El Body Positive surge como consecuencia de las reacciones indeseadas que provocan los patrones estéticos a través del mundo de la moda y del cine, dando a entender que solo existía un tipo de belleza de cuerpos delgados y perfectos como única manera de estar bien. Sin embargo y como esta percepción distorsionada de la realidad lleva a muchas mujeres a depresiones o trastornos alimenticios – con lo que esto supone a nivel de salud de la población y de gasto sanitario – al no alcanzar los estándares de belleza impuestos, “con el objetivo de ver lo positivo y evitar caer en un bucle de hábitos poco saludables o compulsivos nace el body positive o body positivity para que aprendamos no solo a aceptarnos si no a vernos y sentirnos a gusto con nuestro propio cuerpo, más allá de los cánones sociales”.

Pero, como el lugar de la mujer en esta sociedad patriacal se lo da su valor sexual, las modelos curvies pronto se convierten en gordibuenas y la aceptación y el amor al cuerpo de las mujeres que están gordas se lo vuelve a dar su grado de sexualizacion. Lo que en mi tierra se dice “desvestir un santo para vestir otro”. Mientras, el estándar de mujer sigue sin cambiar, solo se vuelve a duplicar en la dualidad de mujer elegante, sofisticada, refinada y extremadamente delgada por un lado, y mujer voluptuosa, entrada en carnes y ligeramente vulgar por otro. Claro que esta vez le llaman empoderamiento.

El término “gordibuena» empieza a usarse con la intención de “empoderar” a la mujer, es decir, que las mujeres gordas se sintieran bien consigo mismas, dotarlas de dignidad como persona. Sin embargo, al final no deja de ser otra imposición, otro canon de belleza. La «gordibuena» no es una “gorda” cualquiera, tiene que cumplir también unos estrictos estándares. Tiene que ser guapa, tener unas determinadas formas, estar maquillada, ir a la moda, etc. y sobre todo, sexualizarse como requisito indispensable de ese “empoderamiento femenino”. Ni que decir tiene que hay toda una categoría completa en el porno con ese término.

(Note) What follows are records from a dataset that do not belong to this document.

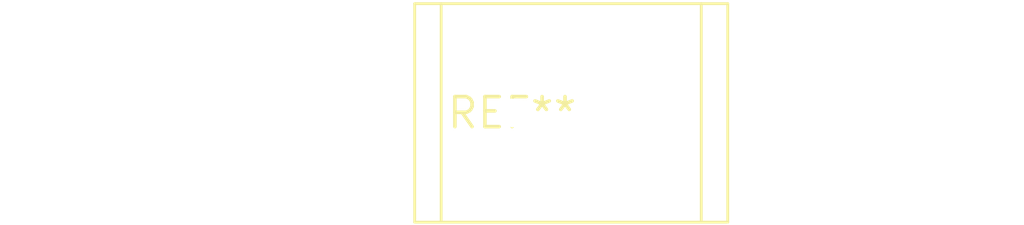
<source format=kicad_pcb>
(kicad_pcb (version 20240108) (generator pcbnew)

  (general
    (thickness 1.6)
  )

  (paper "A4")
  (layers
    (0 "F.Cu" signal)
    (31 "B.Cu" signal)
    (32 "B.Adhes" user "B.Adhesive")
    (33 "F.Adhes" user "F.Adhesive")
    (34 "B.Paste" user)
    (35 "F.Paste" user)
    (36 "B.SilkS" user "B.Silkscreen")
    (37 "F.SilkS" user "F.Silkscreen")
    (38 "B.Mask" user)
    (39 "F.Mask" user)
    (40 "Dwgs.User" user "User.Drawings")
    (41 "Cmts.User" user "User.Comments")
    (42 "Eco1.User" user "User.Eco1")
    (43 "Eco2.User" user "User.Eco2")
    (44 "Edge.Cuts" user)
    (45 "Margin" user)
    (46 "B.CrtYd" user "B.Courtyard")
    (47 "F.CrtYd" user "F.Courtyard")
    (48 "B.Fab" user)
    (49 "F.Fab" user)
    (50 "User.1" user)
    (51 "User.2" user)
    (52 "User.3" user)
    (53 "User.4" user)
    (54 "User.5" user)
    (55 "User.6" user)
    (56 "User.7" user)
    (57 "User.8" user)
    (58 "User.9" user)
  )

  (setup
    (pad_to_mask_clearance 0)
    (pcbplotparams
      (layerselection 0x00010fc_ffffffff)
      (plot_on_all_layers_selection 0x0000000_00000000)
      (disableapertmacros false)
      (usegerberextensions false)
      (usegerberattributes false)
      (usegerberadvancedattributes false)
      (creategerberjobfile false)
      (dashed_line_dash_ratio 12.000000)
      (dashed_line_gap_ratio 3.000000)
      (svgprecision 4)
      (plotframeref false)
      (viasonmask false)
      (mode 1)
      (useauxorigin false)
      (hpglpennumber 1)
      (hpglpenspeed 20)
      (hpglpendiameter 15.000000)
      (dxfpolygonmode false)
      (dxfimperialunits false)
      (dxfusepcbnewfont false)
      (psnegative false)
      (psa4output false)
      (plotreference false)
      (plotvalue false)
      (plotinvisibletext false)
      (sketchpadsonfab false)
      (subtractmaskfromsilk false)
      (outputformat 1)
      (mirror false)
      (drillshape 1)
      (scaleselection 1)
      (outputdirectory "")
    )
  )

  (net 0 "")

  (footprint "R_Radial_Power_L13.0mm_W9.0mm_P5.00mm" (layer "F.Cu") (at 0 0))

)

</source>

En resumen. La gordofobia y el clasismo van de la mano. Prueba de ello es la MET Gala donde se homenajeó a una de los personajes que más contribuyó a la discriminación de las mujeres que no cumplen los estándares de belleza que relacionan la elegancia y distinción con la extrema delgadez, mientras que relegan los patrones de  mujer más carnales a la vulgaridad y a la falta de distinción. La gordofobia es un privilegio de clase y como tal, es el prejuicio más aceptado socialmente que hay en nuestos días. No solo aceptado, sino que valorado incluso. De como se manifiesta en ambientes como el escolar y sanitario, llegando a ser una de las principales formas de acoso escolar y violencia sanitaria (incluída obstétrica), de la confusión intencionada y diferencia real entre obesidad y sobrepeso, de como está reforzado por los medios y el mundo del espectáculo y de como es consentido socialmente hasta tal punto de que es el principal origen de su propia existencia, hablaré en otro momento.